Physics Colloquium - Friday, October 9th, 2009, 4:00 P.M.

Paul Chaikin
Physics Department and
Center for Soft Condensed Matter Research
New York University

Packing problems, how densely objects can fill a volume, are among the most ancient and persistent problems in mathematics and science. For equal spheres, it has only recently been proved that the face-centered cubic lattice has the highest possible packing fraction f ~ 0.74. It is also well-known that the corresponding random (amorphous) jammed packings have f ~0.64. The density of packings in lattice and amorphous forms is intimately related to the existence of liquid and crystal phase and is responsible for the melting transition. We have studied the crystal-liquid transition in spherical colloidal systems on earth and in microgravity.

There is much more flexibility in colloidal architecture if we use non- spherical particles as building blocks. A first step is to understand how such systems densely pack. Here we show experimentally and with a new simulation algorithm that ellipsoids can randomly pack more densely; up to f ~0.68 - 0.71 for spheroids with an aspect ratio close to that of M&M`s Candies, and even approach f ~0.75 for general ellipsoids.
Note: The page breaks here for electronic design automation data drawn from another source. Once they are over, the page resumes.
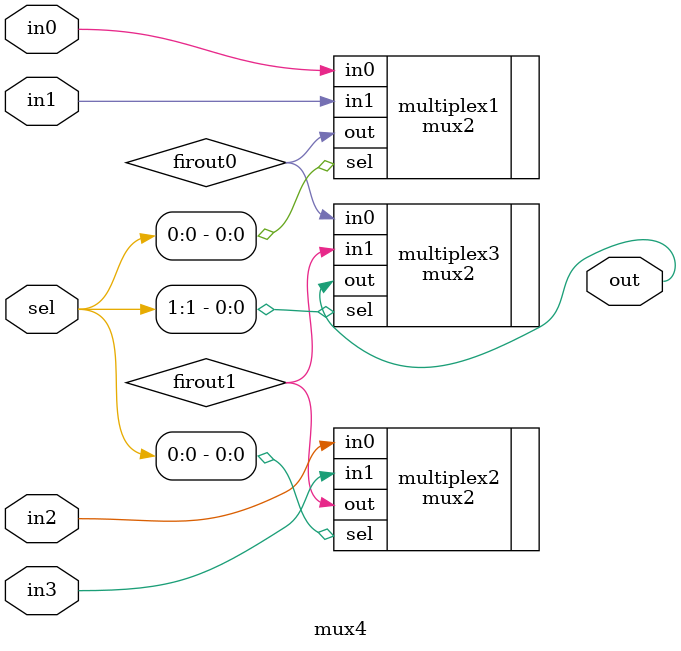
<source format=v>
module mux4(input wire in0,
				input wire in1,
				input wire in2,
				input wire in3,
				input wire [1:0] sel,
				output wire out
				);
wire firout0;
wire firout1;
mux2 multiplex1 (	.in0(in0),
						.in1(in1),
						.sel(sel[0]),
						.out(firout0)
						);
mux2 multiplex2 (	.in0(in2),
						.in1(in3),
						.sel(sel[0]),
						.out(firout1)
						);
mux2 multiplex3 (.in0(firout0),
						.in1(firout1),
						.sel(sel[1]),
						.out(out)
						);
endmodule 
</source>
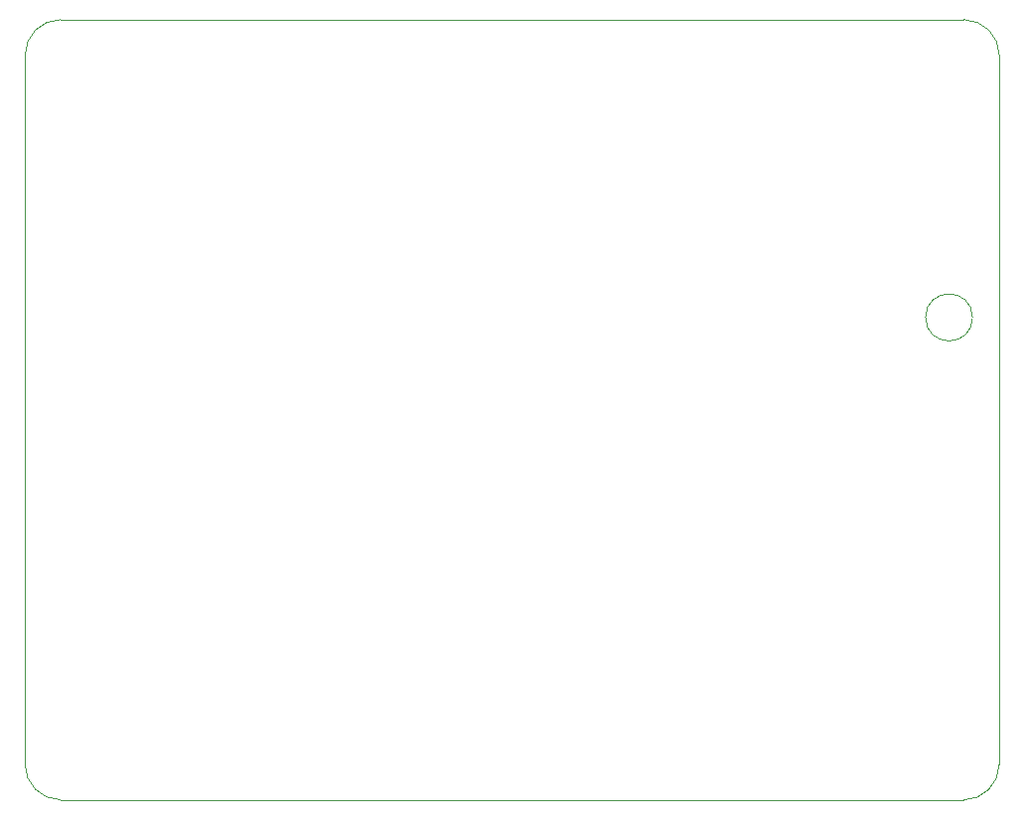
<source format=gm1>
G04 #@! TF.GenerationSoftware,KiCad,Pcbnew,5.1.9+dfsg1-1*
G04 #@! TF.CreationDate,2022-04-23T11:51:13+01:00*
G04 #@! TF.ProjectId,dmb2022,646d6232-3032-4322-9e6b-696361645f70,rev?*
G04 #@! TF.SameCoordinates,Original*
G04 #@! TF.FileFunction,Profile,NP*
%FSLAX46Y46*%
G04 Gerber Fmt 4.6, Leading zero omitted, Abs format (unit mm)*
G04 Created by KiCad (PCBNEW 5.1.9+dfsg1-1) date 2022-04-23 11:51:13*
%MOMM*%
%LPD*%
G01*
G04 APERTURE LIST*
G04 #@! TA.AperFunction,Profile*
%ADD10C,0.050000*%
G04 #@! TD*
G04 #@! TA.AperFunction,Profile*
%ADD11C,0.100000*%
G04 #@! TD*
G04 APERTURE END LIST*
D10*
X256032000Y-126746000D02*
G75*
G02*
X252984000Y-129794000I-3048000J0D01*
G01*
X176022000Y-129794000D02*
G75*
G02*
X172974000Y-126746000I0J3048000D01*
G01*
X252984000Y-63246000D02*
G75*
G02*
X256032000Y-66294000I0J-3048000D01*
G01*
X172974000Y-66294000D02*
G75*
G02*
X176022000Y-63246000I3048000J0D01*
G01*
X253746000Y-88646000D02*
G75*
G03*
X253746000Y-88646000I-2000000J0D01*
G01*
D11*
X256032000Y-66294000D02*
X256032000Y-126746000D01*
X176022000Y-63246000D02*
X252984000Y-63246000D01*
X172974000Y-126746000D02*
X172974000Y-66294000D01*
X252984000Y-129794000D02*
X176022000Y-129794000D01*
M02*

</source>
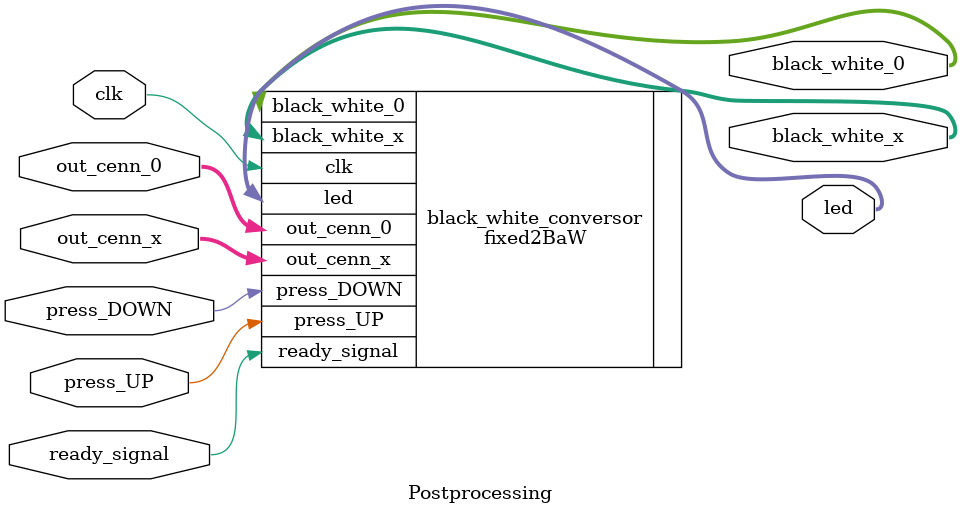
<source format=sv>
module Postprocessing (input logic clk, press_DOWN, press_UP, ready_signal,
                       input logic [width_fixed-1:0] out_cenn_0, out_cenn_x,
                       output logic [4:0] led,
                       output logic [width_RGB-1:0] black_white_0, black_white_x);
                       
    parameter width_fixed = 15;
    parameter width_RGB = 8;
                       
    fixed2BaW black_white_conversor (.clk, .press_DOWN, .press_UP, .ready_signal, .out_cenn_0, .out_cenn_x,
                                     .led, .black_white_0, .black_white_x);
                                     
    defparam black_white_conversor.width_fixed=width_fixed;
    defparam black_white_conversor.width_BaW=width_RGB;
    
endmodule
</source>
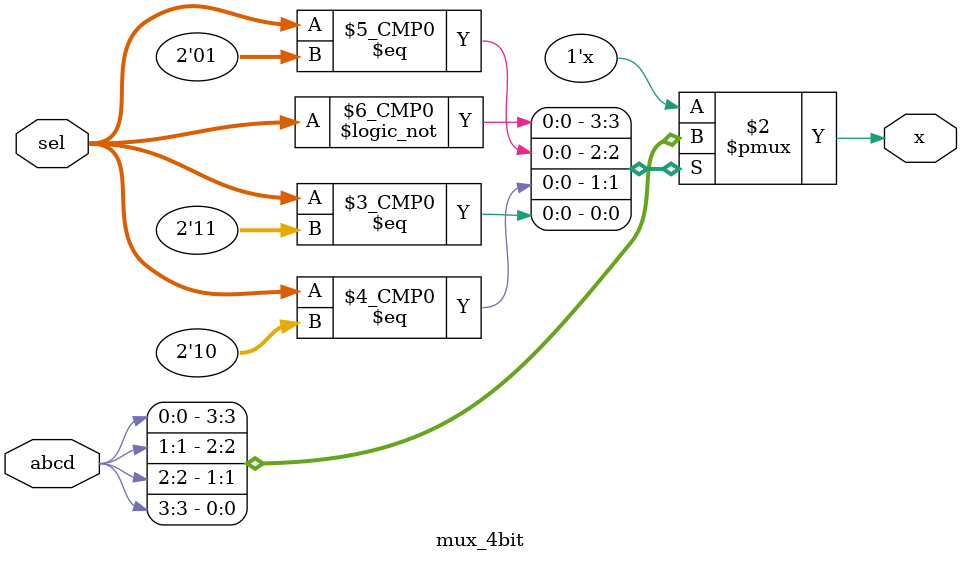
<source format=sv>
/**
 * @brief Design of a 4-bit (more commonly known as '4-to-1') multiplexer.
 *
 * @param abcd Multiplexer inputs connected to SW[3:0].
 * @param sel  Selector bits connected to SW[5:4].
 * @param x    Multiplexer output connected to LEDR[0].
 *
 * @note The multiplexer operates as follows:
 *            - x = d if sel = 00
 *            - x = c if sel = 01
 *            - x = b if sel = 10
 *            - x = a if sel = 11
 *            - x = 0 if something goes wrong.
 */
module mux_4bit(input logic[3:0] abcd, input logic[1:0] sel, output logic x);

    /**
     * @brief Update the multiplexer output in accordance with the functional
     *        description above whenever the inputs 'abcd' and/or the selector
     *        signals 'sel' change.
     */
    always_comb
    begin
        case (sel)
            0      : x <= abcd[0];
            1      : x <= abcd[1];
            2      : x <= abcd[2];
            3      : x <= abcd[3];
            default: x <= 0;
        endcase
    end
    
    /** @note The process above is used to demonstrate the case statement in SystemVerilog.
     *        Due to the simplicity of the circuit, the entire process can be replaced 
     *        with a simple assignment:
     *
     *        x <= abcd[sel];
     */
    
endmodule 
</source>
We suggest that the higher density relates directly to the higher number of degrees of freedom per particle. We support this claim by measurements of the number of contacts per particle Z, obtaining Z ~10 for our spheroids as compared to Z ~ 6 for spheres. We have also found the ellipsoids can be packed in a crystalline array to a density, f ~.7707 which exceeds the highest previous packing.